■ Exercise aim ■
Check each line of the data below for the string "fruit", then state how many have it and nothing else.

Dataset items
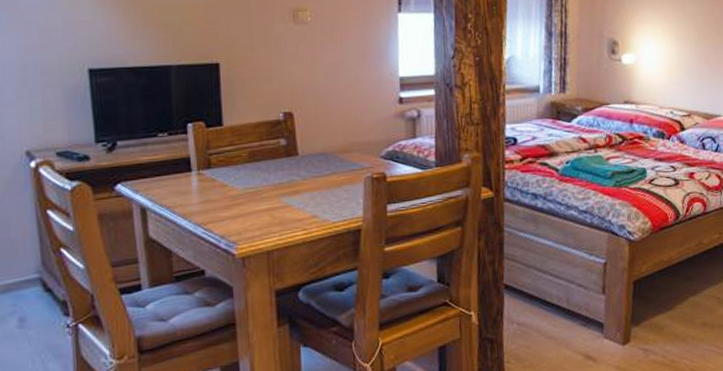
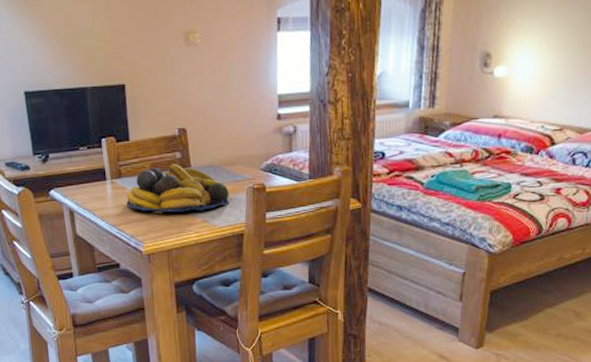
fruit bowl: none [216,151,344,208] -> present [126,164,230,213]

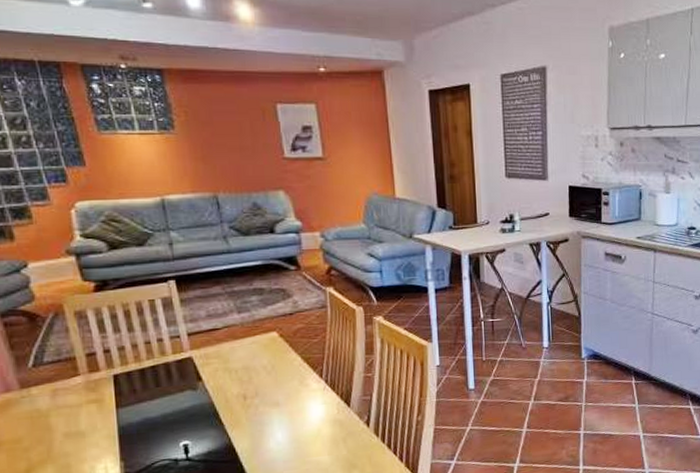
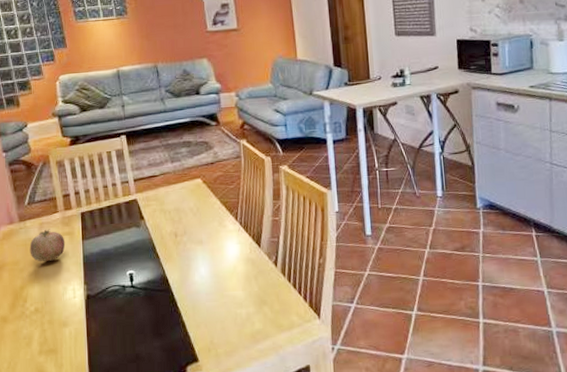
fruit: none [37,396,92,438] -> present [29,229,66,262]

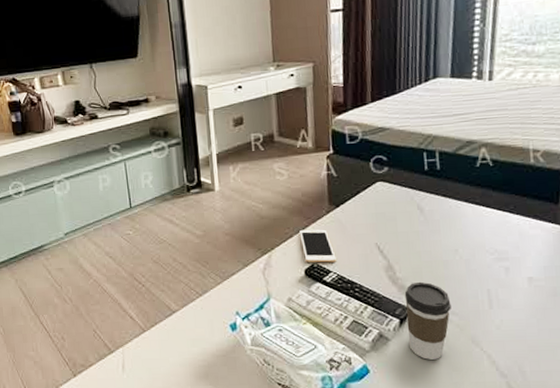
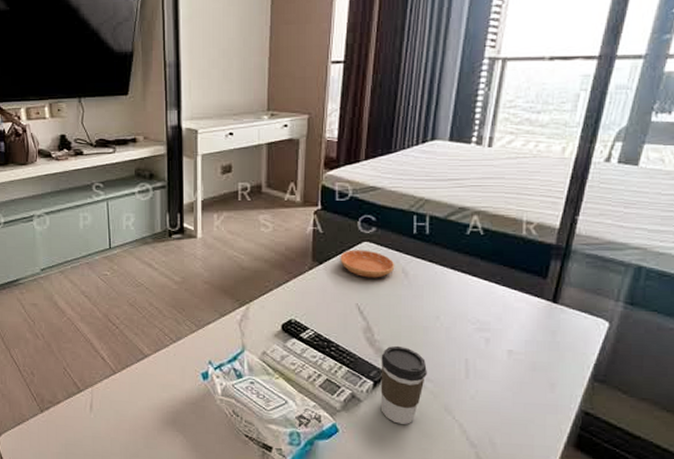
cell phone: present [299,229,336,263] -> none [280,285,315,320]
saucer: none [355,190,410,217] -> present [340,250,395,278]

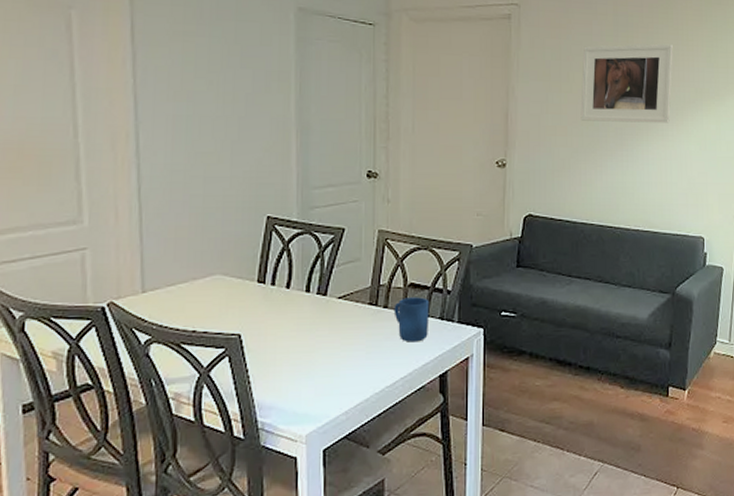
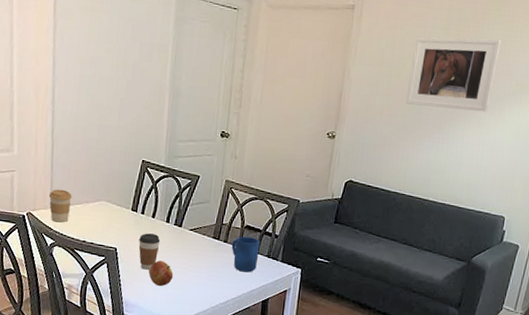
coffee cup: none [138,266,173,311] -> present [48,189,72,223]
coffee cup: none [271,309,300,358] -> present [138,233,161,270]
apple: none [288,343,321,377] -> present [149,260,174,287]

■ Your response ■
2